A Mid-term COVID-19 Strategy for Northwell Health

May 20, 2020

 

Hospitals and Health systems are looking ahead towards a post-pandemic surge strategy to resume operations. Community health will eventually shift from “stay home, stay safe” to a re-focus on preventative medicine and wellness. Many New York healthcare system campuses are losing $350-$400 Million a month during the COVID-19 pandemic (as reported by the WSJ). E4H is collaborating with clients to resume normal operations as soon as possible by developing strategies around their existing facilities, utilizing construction sites and many quick-fix renovations and modifications. 

During a webinar on April 9th, 2020 Dr. Mark Jarrett, Senior Vice President of Northwell Health, outlined the system’s strategy for the separation of COVID-19 patients and re-purposing spaces to accommodate the patient surge. During the surge, all noncritical procedures and treatments were postponed to reduce the risk for post-procedure patients. This strategy, while critical during this period of rapid spread, is not sustainable for hospital operations as the COVID-19 population begins to plateau. Remote locations are critical when demand is high, but long-term these locations are difficult to support with infrastructure and staffing. Northwell Health leadership partnered with E4H Environments for Health Architecture (E4H) to review their system-wide resources and create a space that would be a mid-term solution to decant COVID-19 patients from other facilities over the next six months.

In 2014, during the planning and design of the $90 Million Cohen Children’s Medical Center (CCMC) on the New Hyde Park campus, E4H had included a shell space for a future pediatric surgery center. As the multi-year implementation plan progressed, construction had begun in 2019 on a $90M pediatric surgery center project in the shell space of CCMC which includes eight (8) pediatric operating rooms. A 26-bed PACU for the surgery center was designed in the adjacent Cohen Children’s main building, CCMC IP and Cohen’s Children main building are separate buildings but connected with two sky-bridge connectors. E4H had just finished decanting over 10,000 SF of space in the Cohen’s Children main building, relocating practices and administrative functions to other locations off-site. The demolition of the future PACU space had just been completed in February of 2020. 

Mark Mazza, Director Capital Projects reached out to E4H Partner, Thomas Morris, providing him a 48-hour window to plan how 60+ COVID-19 beds could fit into this project space.

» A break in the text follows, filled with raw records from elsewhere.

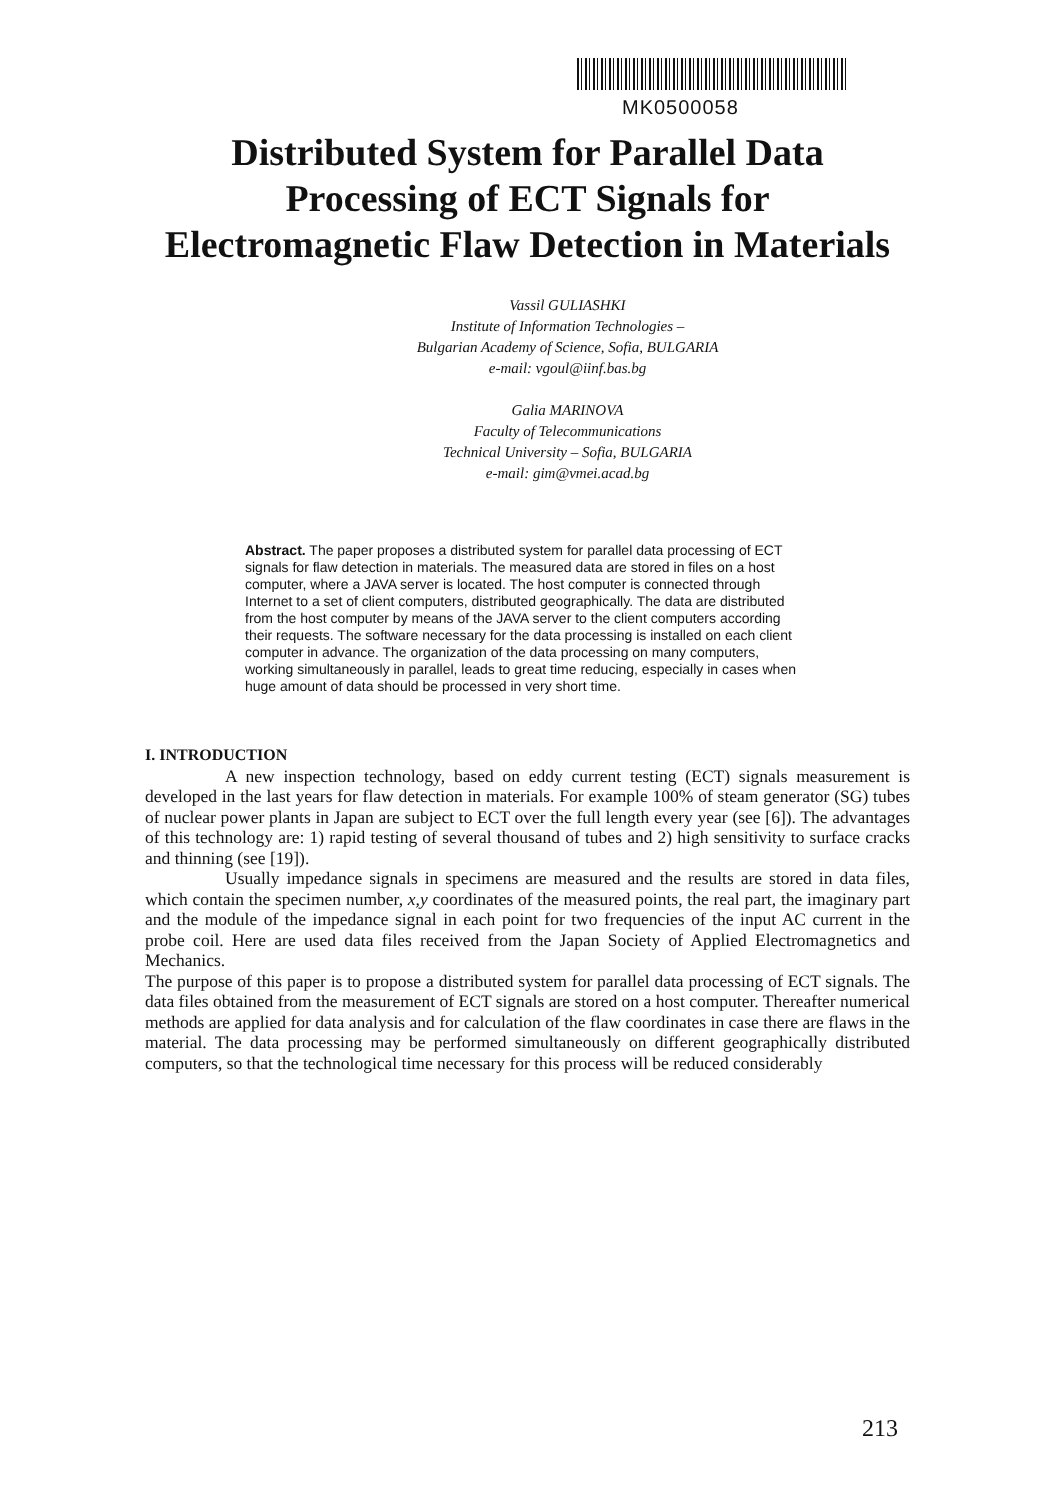MK0500058
Distributed System for Parallel Data
Processing of ECT Signals for
Electromagnetic Flaw Detection in Materials
Vassil GULIASHKI
Institute of Information Technologies –
Bulgarian Academy of Science, Sofia, BULGARIA
e-mail: vgoul@iinf.bas.bg
Galia MARINOVA
Faculty of Telecommunications
Technical University – Sofia, BULGARIA
e-mail: gim@vmei.acad.bg
Abstract. The paper proposes a distributed system for parallel data processing of ECT signals for flaw detection in materials. The measured data are stored in files on a host computer, where a JAVA server is located. The host computer is connected through Internet to a set of client computers, distributed geographically. The data are distributed from the host computer by means of the JAVA server to the client computers according their requests. The software necessary for the data processing is installed on each client computer in advance. The organization of the data processing on many computers, working simultaneously in parallel, leads to great time reducing, especially in cases when huge amount of data should be processed in very short time.
I. INTRODUCTION
A new inspection technology, based on eddy current testing (ECT) signals measurement is developed in the last years for flaw detection in materials. For example 100% of steam generator (SG) tubes of nuclear power plants in Japan are subject to ECT over the full length every year (see [6]). The advantages of this technology are: 1) rapid testing of several thousand of tubes and 2) high sensitivity to surface cracks and thinning (see [19]).
Usually impedance signals in specimens are measured and the results are stored in data files, which contain the specimen number, x,y coordinates of the measured points, the real part, the imaginary part and the module of the impedance signal in each point for two frequencies of the input AC current in the probe coil. Here are used data files received from the Japan Society of Applied Electromagnetics and Mechanics.
The purpose of this paper is to propose a distributed system for parallel data processing of ECT signals. The data files obtained from the measurement of ECT signals are stored on a host computer. Thereafter numerical methods are applied for data analysis and for calculation of the flaw coordinates in case there are flaws in the material. The data processing may be performed simultaneously on different geographically distributed computers, so that the technological time necessary for this process will be reduced considerably
213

Mazza worked eagerly to secure contracts, moving the project along for an aggressive fast-track schedule. Northwell’s Alexandra Vigliarolo, RA, Project Manager worked closely with the team to ensure successful communication and quick decision making. Mazza and Vigliarolo served as a conduit of information between the design team, providing on-site direction to the CM, Gilbane. 

The Pediatric ORs created challenges in that the framed walls limited the number of beds the Surge unit could contain, as well as concerns of contamination to already constructed areas. The adjacent future PACU in the Cohen’s Children main building could be easily isolated from the adjacent parts of the hospital as well as the OR spaces currently under construction. Existing electrical, medical gas, Plumbing, and HVAC infrastructure still remaining could be utilized for the final design – which also helped to minimize utility shut-downs. The existing utility risers that remained in place created floor plan layout challenges, but moving any of the services would have impacted the floors above so the layout reflected the critical needs of the care teams along with the parameters of the space. Within two days the E4H team delivered a conceptual floor plan, door schedule, Bed layout, and headwall elevations. With a strict budget and a two-week window to complete the design it was an all hands on deck effort to work with Northwell Health, CM Gilbane, and Engineer Lizardos to deliver an efficient solution that could be used for the next six+ months. 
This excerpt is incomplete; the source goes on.